Top of Material supplied

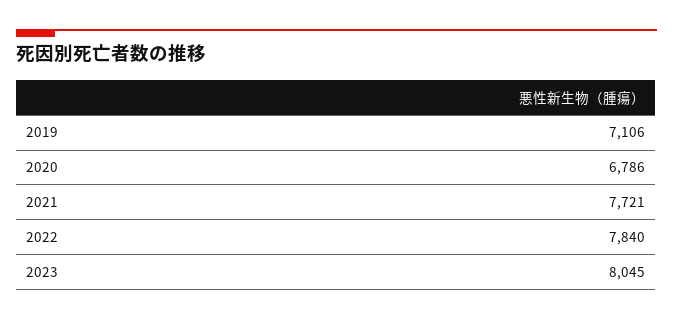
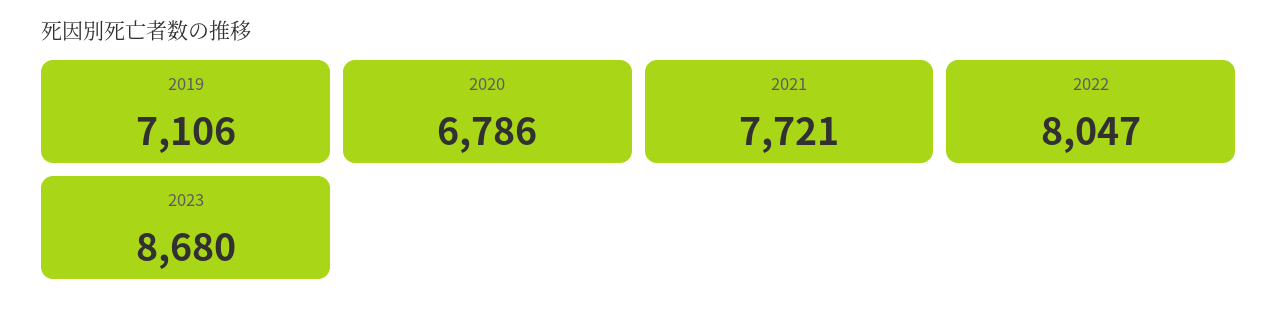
  {
    "2019": 7106,
    "2020": 6786,
    "2021": 7721,
-   "2022": 7840,
+   "2022": 8047,
-   "2023": 8045
+   "2023": 8680
  }

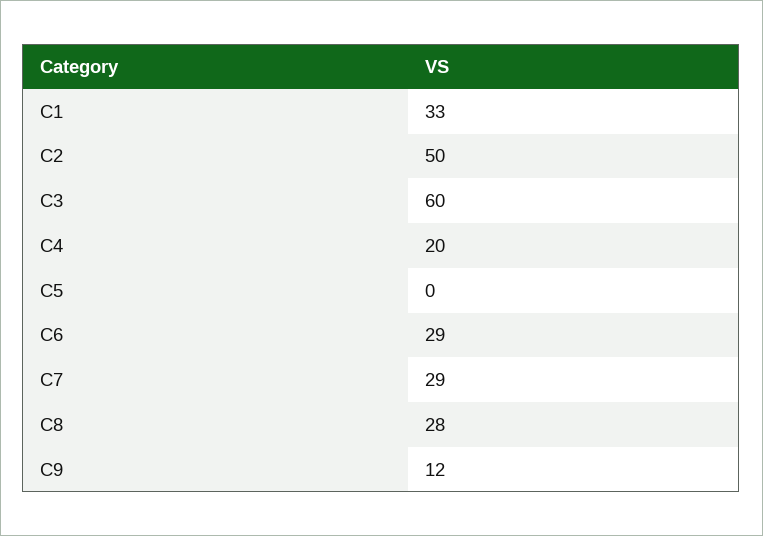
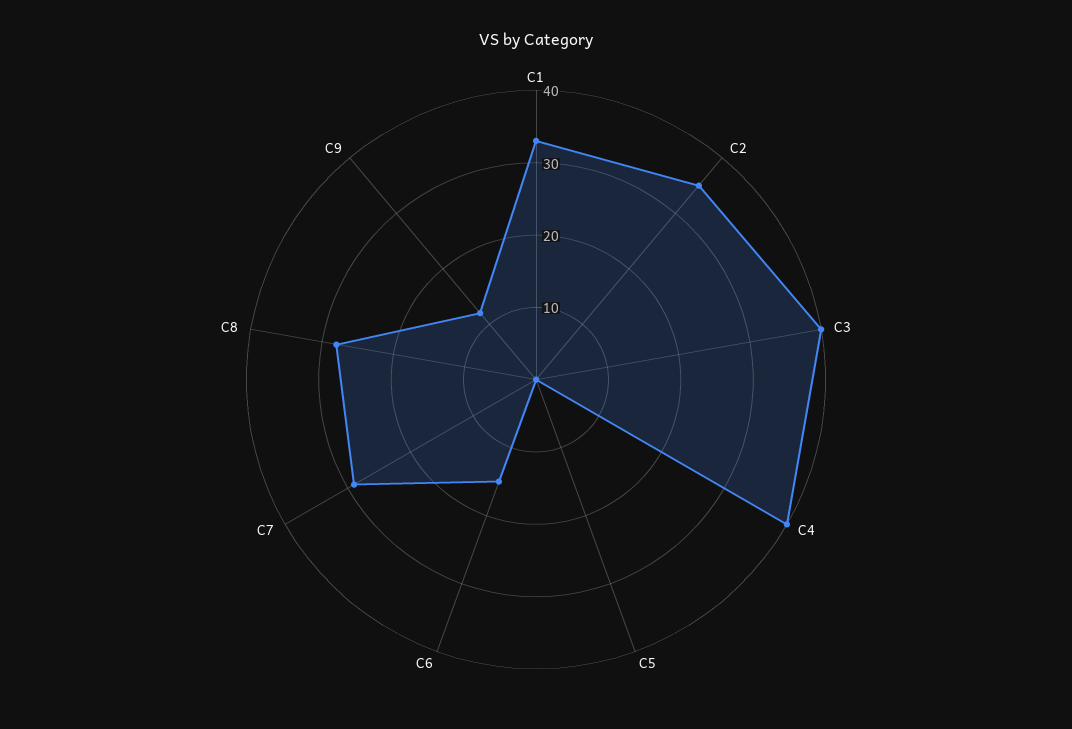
  {
    "C1": 33,
-   "C2": 50,
+   "C2": 35,
-   "C3": 60,
+   "C3": 40,
-   "C4": 20,
+   "C4": 40,
    "C5": 0,
-   "C6": 29,
+   "C6": 15,
    "C7": 29,
    "C8": 28,
    "C9": 12
  }

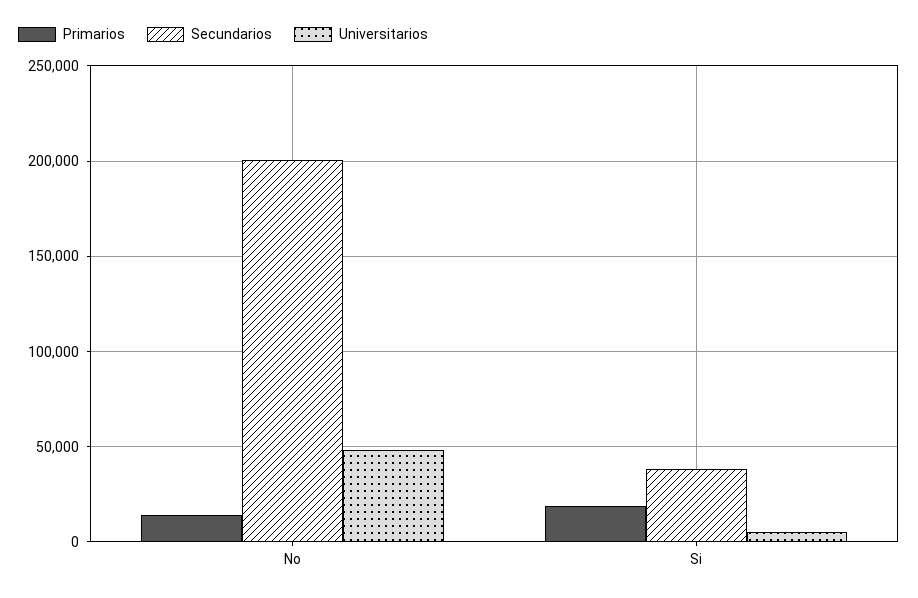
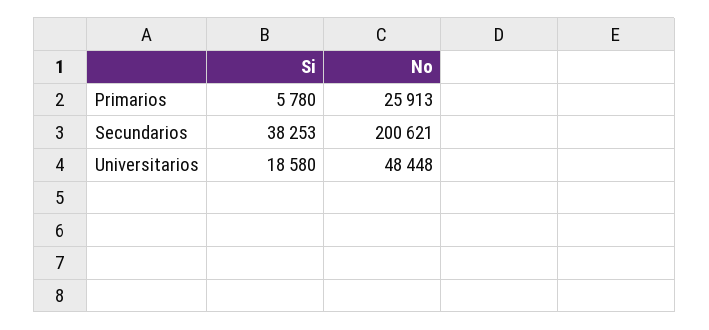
  {
    "Primarios": {
-     "No": 15000,
+     "No": 25913,
-     "Si": 20000
+     "Si": 5780
    },
    "Secundarios": {
      "No": 200621,
      "Si": 38253
    },
    "Universitarios": {
      "No": 48448,
-     "Si": 5000
+     "Si": 18580
    }
  }

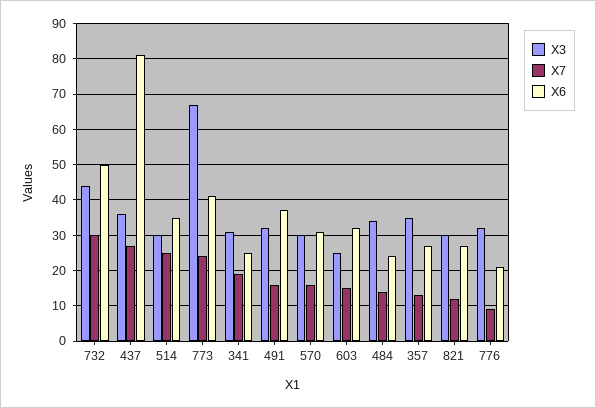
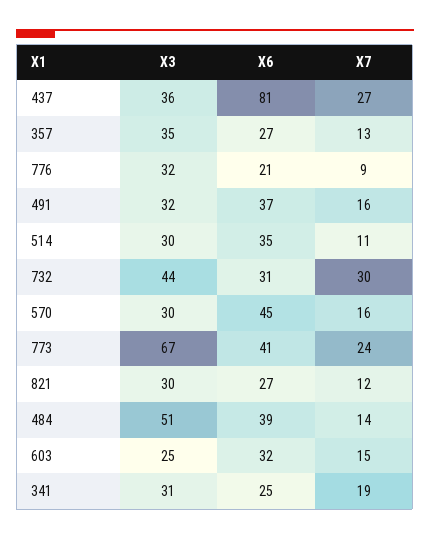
  {
    "X3": {
      "732": 44,
      "437": 36,
      "514": 30,
      "773": 67,
      "341": 31,
      "491": 32,
      "570": 30,
      "603": 25,
-     "484": 35,
+     "484": 51,
      "357": 35,
      "821": 30,
      "776": 32
    },
    "X7": {
      "732": 30,
      "437": 27,
-     "514": 25,
+     "514": 11,
      "773": 24,
      "341": 19,
      "491": 16,
      "570": 16,
      "603": 15,
      "484": 14,
      "357": 13,
      "821": 12,
      "776": 9
    },
    "X6": {
-     "732": 50,
+     "732": 31,
      "437": 81,
      "514": 35,
      "773": 41,
      "341": 25,
      "491": 37,
-     "570": 30,
+     "570": 45,
      "603": 32,
-     "484": 25,
+     "484": 39,
      "357": 27,
      "821": 27,
      "776": 21
    }
  }

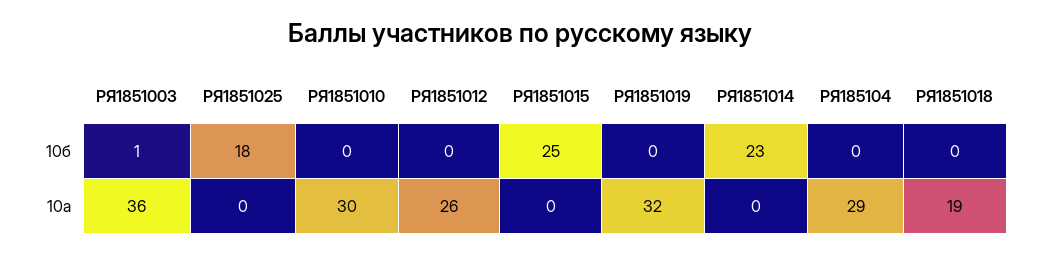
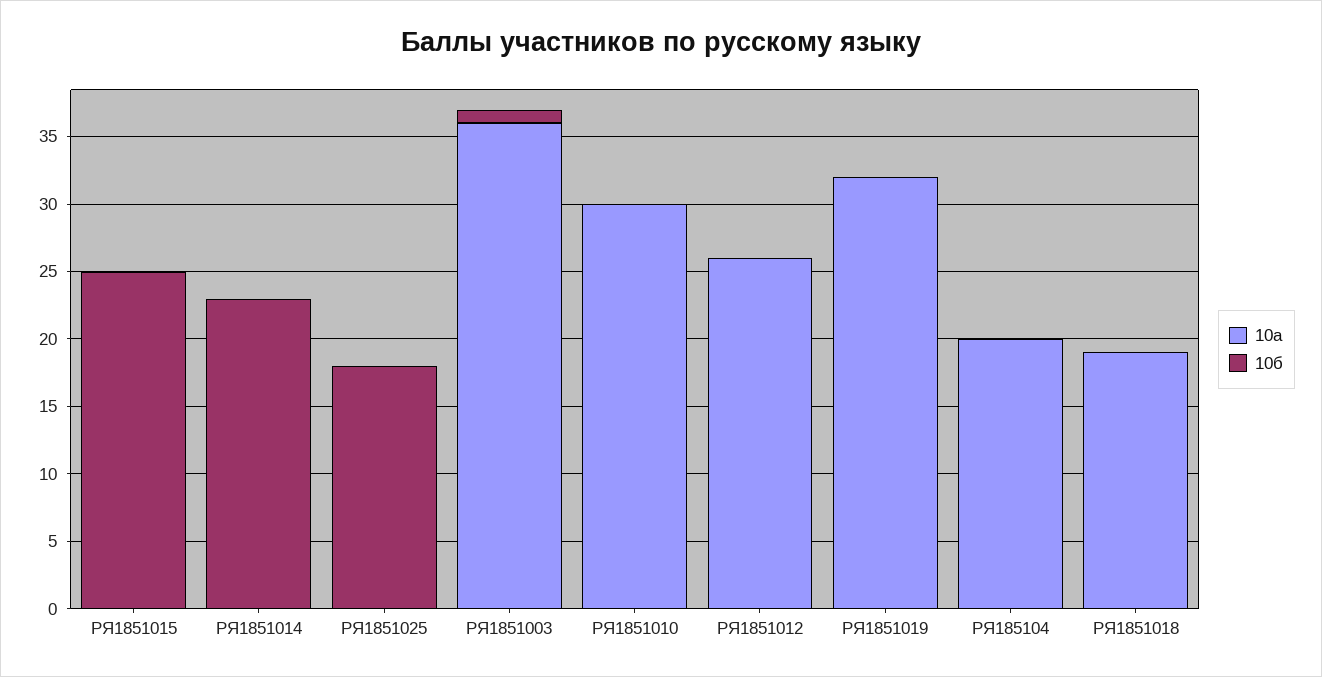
  {
    "10б": {
      "РЯ1851003": 1,
      "РЯ1851025": 18,
      "РЯ1851010": 0,
      "РЯ1851012": 0,
      "РЯ1851015": 25,
      "РЯ1851019": 0,
      "РЯ1851014": 23,
      "РЯ185104": 0,
      "РЯ1851018": 0
    },
    "10а": {
      "РЯ1851003": 36,
      "РЯ1851025": 0,
      "РЯ1851010": 30,
      "РЯ1851012": 26,
      "РЯ1851015": 0,
      "РЯ1851019": 32,
      "РЯ1851014": 0,
-     "РЯ185104": 29,
+     "РЯ185104": 20,
      "РЯ1851018": 19
    }
  }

Bottom of Material supplied

● Problem
Exact copy, no pictures: write out all the records above.

● Written reply
  {
    "2019": 7106,
    "2020": 6786,
    "2021": 7721,
-   "2022": 7840,
+   "2022": 8047,
-   "2023": 8045
+   "2023": 8680
  }

  {
    "C1": 33,
-   "C2": 50,
+   "C2": 35,
-   "C3": 60,
+   "C3": 40,
-   "C4": 20,
+   "C4": 40,
    "C5": 0,
-   "C6": 29,
+   "C6": 15,
    "C7": 29,
    "C8": 28,
    "C9": 12
  }

  {
    "Primarios": {
-     "No": 15000,
+     "No": 25913,
-     "Si": 20000
+     "Si": 5780
    },
    "Secundarios": {
      "No": 200621,
      "Si": 38253
    },
    "Universitarios": {
      "No": 48448,
-     "Si": 5000
+     "Si": 18580
    }
  }

  {
    "X3": {
      "732": 44,
      "437": 36,
      "514": 30,
      "773": 67,
      "341": 31,
      "491": 32,
      "570": 30,
      "603": 25,
-     "484": 35,
+     "484": 51,
      "357": 35,
      "821": 30,
      "776": 32
    },
    "X7": {
      "732": 30,
      "437": 27,
-     "514": 25,
+     "514": 11,
      "773": 24,
      "341": 19,
      "491": 16,
      "570": 16,
      "603": 15,
      "484": 14,
      "357": 13,
      "821": 12,
      "776": 9
    },
    "X6": {
-     "732": 50,
+     "732": 31,
      "437": 81,
      "514": 35,
      "773": 41,
      "341": 25,
      "491": 37,
-     "570": 30,
+     "570": 45,
      "603": 32,
-     "484": 25,
+     "484": 39,
      "357": 27,
      "821": 27,
      "776": 21
    }
  }

  {
    "10б": {
      "РЯ1851003": 1,
      "РЯ1851025": 18,
      "РЯ1851010": 0,
      "РЯ1851012": 0,
      "РЯ1851015": 25,
      "РЯ1851019": 0,
      "РЯ1851014": 23,
      "РЯ185104": 0,
      "РЯ1851018": 0
    },
    "10а": {
      "РЯ1851003": 36,
      "РЯ1851025": 0,
      "РЯ1851010": 30,
      "РЯ1851012": 26,
      "РЯ1851015": 0,
      "РЯ1851019": 32,
      "РЯ1851014": 0,
-     "РЯ185104": 29,
+     "РЯ185104": 20,
      "РЯ1851018": 19
    }
  }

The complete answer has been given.